Source document>
-*-*-

# Is paying for a crossover modification worth the cost?



## Todd Anderson (Jul 24, 2009)

I've been in contact with a guy that sells crossover modifications (and DIY mod kits) for Polk Audio RTiA speakers... which I own.

The modification quotes he's given to me (for my L, C, and R speakers) are roughly equivalent to the original cost of those three speakers: $1100.

I've questioned him on the logic of spending that kind of money on moding, when the speakers cost that much in the first place... his response was that Polk's cabinets, drivers and tweeters are rock solid but that their crossover components are very cheap. Claiming that a mod crossover kit will improve imaging, micro details in sound (less smearing of high details), improved bass response, refinement... and a less bright.

This is a whole new realm for me. Curious to hear all of your thoughts.

Thanks!


----------



## Zeitgeist (Apr 4, 2009)

I'd probably just put that money toward a new pair.

While I think that the cabinets, drivers, etc are OK, spending $1100 on crossovers, or whatever he would do - sounds extremely high. Expensive specialty caps aren't going to transform your speakers to something that they're not.

A good crossover is important, but so is everything else.

I'd expect some improvement with better crossovers, but I'm not sure about $1100 worth.


----------



## ALMFamily (Oct 19, 2011)

I agree with Jim - that sounds like quite a bit for what you are getting. If it were me, I would also put that toward a new pair - that is what I spent for my Salk Songtowers and the CC used.


----------



## Todd Anderson (Jul 24, 2009)

Interesting... I was kind of assuming that might be the case.

Don't get me wrong... I like my Polks, the majority of the time they sound fabulous. Every once in a while I find a movie that sounds a bit bright... could be the source material? 

At any rate, I like the speakers...I think the quality is great considering what I've paid for them... was just looking to see if there were a way to improve them.

-*-*-

Entries provided>

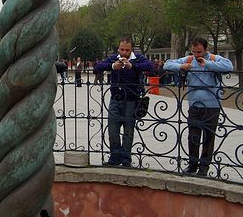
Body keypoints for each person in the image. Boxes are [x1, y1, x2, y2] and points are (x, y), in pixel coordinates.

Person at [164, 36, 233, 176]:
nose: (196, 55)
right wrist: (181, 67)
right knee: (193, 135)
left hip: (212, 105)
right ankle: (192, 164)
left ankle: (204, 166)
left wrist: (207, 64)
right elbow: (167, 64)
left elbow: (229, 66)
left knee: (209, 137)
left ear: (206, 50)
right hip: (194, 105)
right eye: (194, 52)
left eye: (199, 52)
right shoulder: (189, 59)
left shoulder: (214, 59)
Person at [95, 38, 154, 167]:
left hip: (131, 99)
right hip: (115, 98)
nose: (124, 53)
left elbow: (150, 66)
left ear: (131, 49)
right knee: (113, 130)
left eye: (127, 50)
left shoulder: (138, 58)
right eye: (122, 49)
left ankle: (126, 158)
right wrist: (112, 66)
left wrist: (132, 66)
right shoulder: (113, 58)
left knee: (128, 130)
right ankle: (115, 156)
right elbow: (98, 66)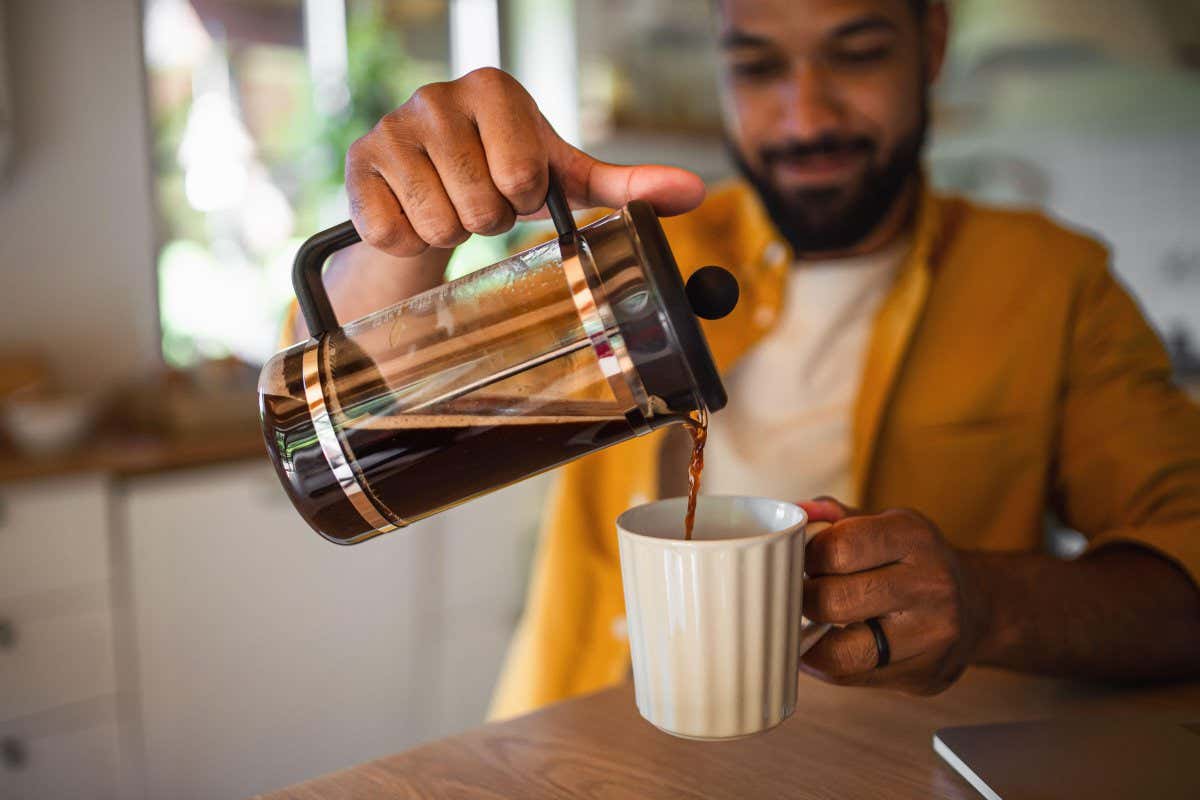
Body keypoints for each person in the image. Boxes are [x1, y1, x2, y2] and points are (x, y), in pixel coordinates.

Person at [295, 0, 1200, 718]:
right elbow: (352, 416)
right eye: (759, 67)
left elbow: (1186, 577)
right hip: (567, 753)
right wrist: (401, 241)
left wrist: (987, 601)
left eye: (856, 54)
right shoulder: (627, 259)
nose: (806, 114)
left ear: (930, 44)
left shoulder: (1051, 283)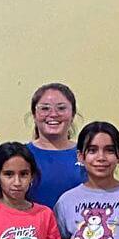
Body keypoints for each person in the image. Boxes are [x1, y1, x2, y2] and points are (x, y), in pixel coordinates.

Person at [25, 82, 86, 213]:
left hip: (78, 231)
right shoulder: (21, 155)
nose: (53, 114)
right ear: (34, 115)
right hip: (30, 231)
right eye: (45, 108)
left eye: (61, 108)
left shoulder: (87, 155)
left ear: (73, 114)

-*-*-

What to work on>
Answer these questions using the forum thread on crossover modifications:
(a) Which speakers does Todd Anderson own?
(b) What amount were the modification quotes for the L, C, and R speakers roughly equivalent to?
(c) What did ALMFamily spend that amount on?
The entries have no role in this exercise.

Expected output>
(a) Polk Audio RTiA speakers.
(b) The original cost of those three speakers, $1100.
(c) Salk Songtowers and the CC, bought used.